Looking around for more information about the new LTC standards, I found this very interesting page on the PA Sheriff Association’s web site on the history of the office:
Under Anglo-Saxon rule it was the duty of the citizens themselves to see that the law was not broken, and if it was, to catch the offenders. All the males in the community between the ages of 12 and 60 were responsible for this duty. They were organized in groups of about ten families, and each group was called a “tything”: At their head was a “tythingman.” Each member of the tything was held responsible for the good behavior of the others. Ten tythings were led by a “reeve.” If one member committed a crime, the others had to catch him and bring him before the court, or the “moot” as the Saxons called it. If they failed to do so they were all punished, usually by paying a fine. If anyone saw a crime he raised a “hue and cry” and all men had to join in the chase to catch the criminal and bring him before the court. Under Alfred the Great, (A.D. 871-901), reeves began to be combined, forming “shires” or counties. Each shire was led by a reeve. For minor offenses, people accused of crimes were brought before the local “folk moot.” More serious cases went to the “Shire Court,” which came under the “shire reeve” (meaning “keeper and chief of his county”), who came to be known as the Sheriff. After the Normans conquered England in A.D. 1066, they adopted many Anglo-Saxon law keeping methods, including the system of tythings, the use of the hue and cry, and the Sheriff’s courts. In A.D. 1085, King William ordered a compilation of all taxable property in a census, and decreed that the Sheriff was to be the official tax collector of the king.

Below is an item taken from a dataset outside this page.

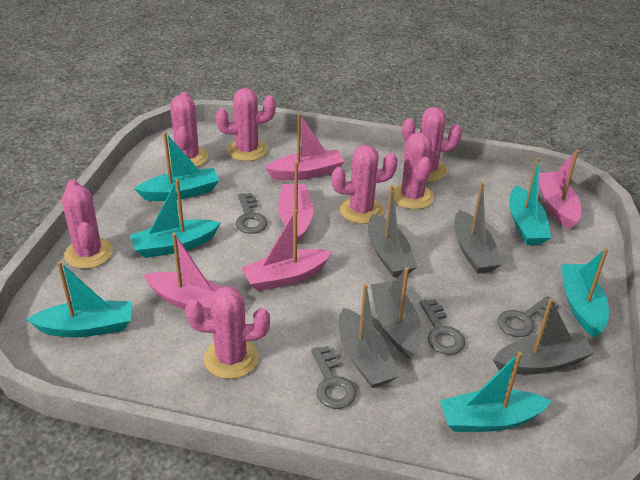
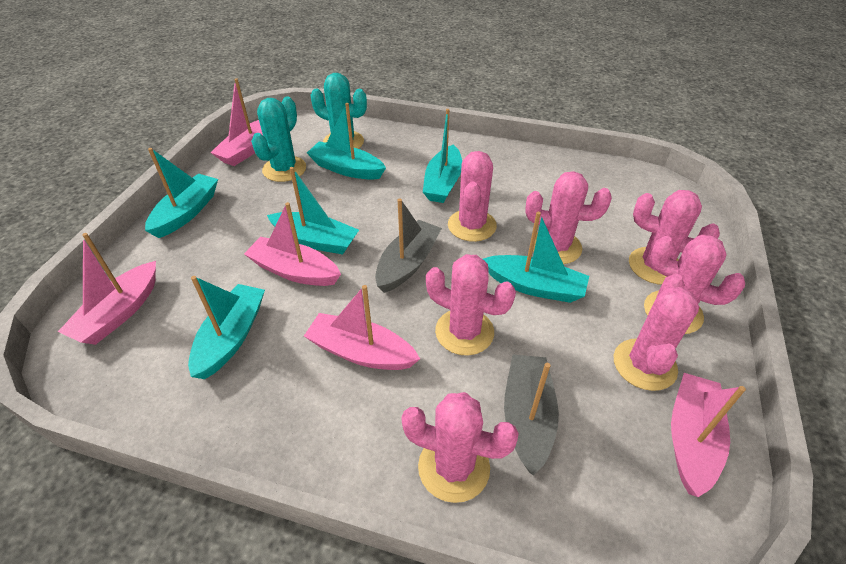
grey boat: [339,284,399,388] [368,185,417,278] [371,267,421,359] [454,182,502,274] [493,298,595,374] = 5 -> [375,198,442,293] [504,355,559,475] = 2
grey key: [236,193,268,234] [311,346,356,409] [420,299,465,355] [498,296,559,337] = 4 -> none = 0
turquoise cactus: none = 0 -> [251,96,306,182] [311,73,367,149] = 2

Read the whole thing. I found it to be quite interesting.
UPDATE: If you think about it, this type of system is probably what made English liberty possible. If the King was dependent on the community to enforce the King’s law, then the laws had to largely reflect the values of those communities. You wouldn’t be much interested in catching law breakers over laws that went against the values held in that community, would you? You’d probably spend a lot of time looking the other way. So English law didn’t develop in the same manner as other countries, and when they came here, they brought the law with them. Obviously neither the English nor Americans use this type of system for law enforcement anymore, but the American distrust of centralized police forces is probably rooted in this tradition, and has probably helped keep locally controlled policing, despite the efficiencies that could be gained from centralized police forces. Though most states have State Police, at least in Pennsylvania, they have jurisdiction over our highways, and in any communities that don’t hire local police.